Views From My Window
By: John A. Baden, Ph.D.Posted on April 10, 2002 FREE Insights Topics:
I have the great good fortune of living and working on a ranch near Bozeman. I write this while looking out a south window at 30 horses. They've come down from our hills to drink at a spring. Although much of the ground is bare, one of the streams which cuts through our place is still frozen over.
I timed my ankle reconstruction and recovery with the end of skiing and the beginning of irrigation. We may have America's highest number of excellent orthopedic surgeons per capita. Despite their competence, I'm temporarily crippled. I've traded pickups, four-wheelers, and tractors for crutches and a walker. If lucky, in a few weeks I'll add a handicapped sticker for occasional trips to town.
The horses are 50 to 200 yards away. Looking toward them, on our deck is a greater-than-life-size metal sculpture of a Rambouillet ram, art I commissioned to honor Ramona's contributions to our earlier life. Then, at the edge of our yard, is the creek. Just past it is our timber-frame pavilion, a tribute to my grandfather's craft and to memories of my logging days.
South of the horses is our Kleinschmidt Canal built in 1882-3. Behind that, a bench, hilltops, and timber. Aside from my confinement, this all seems quite idyllic. It's not. Here's why.
From my bed I can't see the ridge-top houses built on 10-acre lots broken off the old Skipper place when the urban developer who bought it went bust showing the neighbors how to ranch. More houses are destined for the former Reiser Ranch southeast of our place. Fortunately, they are designed and located to be ecologically and aesthetically unobtrusive.
The residential developments intruding on neighboring ag lands are a sign of economic evolution. Here's an overview of the forces converting ranches to ranchettes. They have a relentless, gravitational pull that can't be altered or ignored, only accommodated. I've found two recent books, "Ranching West of the 100th Meridian: Culture, Ecology, and Economics" and "Fast Food Nation" especially helpful in understanding this process.
Farmers and ranchers are the keystone species for preserving open space and wildlife habitat. Organizations like the Gallatin Valley Land Trust, Nature Conservancy, and Sonoran Institute help them do that. But agriculture has essentially become an industrial activity governed by business norms, not neighborliness or kinship with the land. For example, today potato companies are run by "MBAs from Harvard who don't know if a potato grows on a tree or underground" ("Fast Food Nation," p. 119).
Family farmers and ranchers have difficulty competing with the economies of scale and business sophistication of industrialized agricultural companies. As a result, huge firms like Conagra, Simplot, and Tyson control ever more of the market and use the political system to rig the game in their favor.

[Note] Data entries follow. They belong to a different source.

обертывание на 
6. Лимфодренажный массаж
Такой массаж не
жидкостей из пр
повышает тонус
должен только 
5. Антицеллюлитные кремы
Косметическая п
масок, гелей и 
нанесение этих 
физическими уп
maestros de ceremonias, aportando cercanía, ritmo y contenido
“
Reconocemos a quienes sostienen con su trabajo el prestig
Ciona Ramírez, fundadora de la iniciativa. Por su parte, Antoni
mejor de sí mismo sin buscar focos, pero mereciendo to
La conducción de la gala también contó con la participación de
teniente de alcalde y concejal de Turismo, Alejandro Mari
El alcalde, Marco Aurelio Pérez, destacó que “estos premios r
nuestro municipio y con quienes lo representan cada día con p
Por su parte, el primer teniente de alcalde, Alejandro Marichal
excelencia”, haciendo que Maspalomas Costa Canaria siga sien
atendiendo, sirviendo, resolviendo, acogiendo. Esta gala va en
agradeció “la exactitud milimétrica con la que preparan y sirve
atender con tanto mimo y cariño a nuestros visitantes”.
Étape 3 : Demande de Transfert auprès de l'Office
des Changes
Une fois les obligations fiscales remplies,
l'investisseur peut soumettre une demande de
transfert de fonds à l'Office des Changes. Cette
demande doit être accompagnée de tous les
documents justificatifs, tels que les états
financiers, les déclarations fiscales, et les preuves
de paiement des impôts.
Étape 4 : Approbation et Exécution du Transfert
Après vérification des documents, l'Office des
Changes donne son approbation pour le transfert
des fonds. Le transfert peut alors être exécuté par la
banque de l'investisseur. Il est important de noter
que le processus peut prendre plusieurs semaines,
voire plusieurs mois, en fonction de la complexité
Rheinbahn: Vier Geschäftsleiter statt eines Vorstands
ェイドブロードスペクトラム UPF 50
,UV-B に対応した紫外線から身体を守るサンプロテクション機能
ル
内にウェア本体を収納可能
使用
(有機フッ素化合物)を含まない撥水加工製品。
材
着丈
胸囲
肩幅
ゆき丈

Price and quality information is instantaneously available throughout the commodity world. Those who prosper use it ruthlessly when making decisions. But since small-scale operations don't have the manpower for both farming and information processing, this industrialization of agriculture condemns the traditional farmer and rancher to a financially meager life.
Together, Ramona and I represent nine generations in traditional American agriculture. Although our children have broken this family curse, they too appreciate parts of the culture and ecology of ag. To help them understand their heritage, I'm sending them "Ranching West of the 100th Meridian." Fortunately, thanks to FedEx, we can also send them natural, grass-fed lamb and beef. While the lamb is from our stock, the beef we trade for with neighboring ranchers, Craig and Gretchen White.
Craig and Gretchen, both graduates of MSU, exemplify traditional rural values. They could be poster people for Ben Alexander and Luther Propst of the Sonoran Institute, for the Whites live what Ben and Luther celebrate when they write: "They are the ones who are open to working with their neighbors and adapting to the changing economics and land-use patterns that are shaping the West." Small operations will survive by innovating and finding niche markets-like organic meats.
Now back to my window. Before I recover, ewes and lambs will replace the horses in our lower meadow. And fortunately, wolves have made a remarkable recovery. Some have been sighted near our place. The computer table by my bed has room for a spotting scope. Within easy reach is a target-grade .308. As I wrote many years ago when advocating the wolf's return, they will need to be controlled. I'm ready to honor the stockman's responsibility.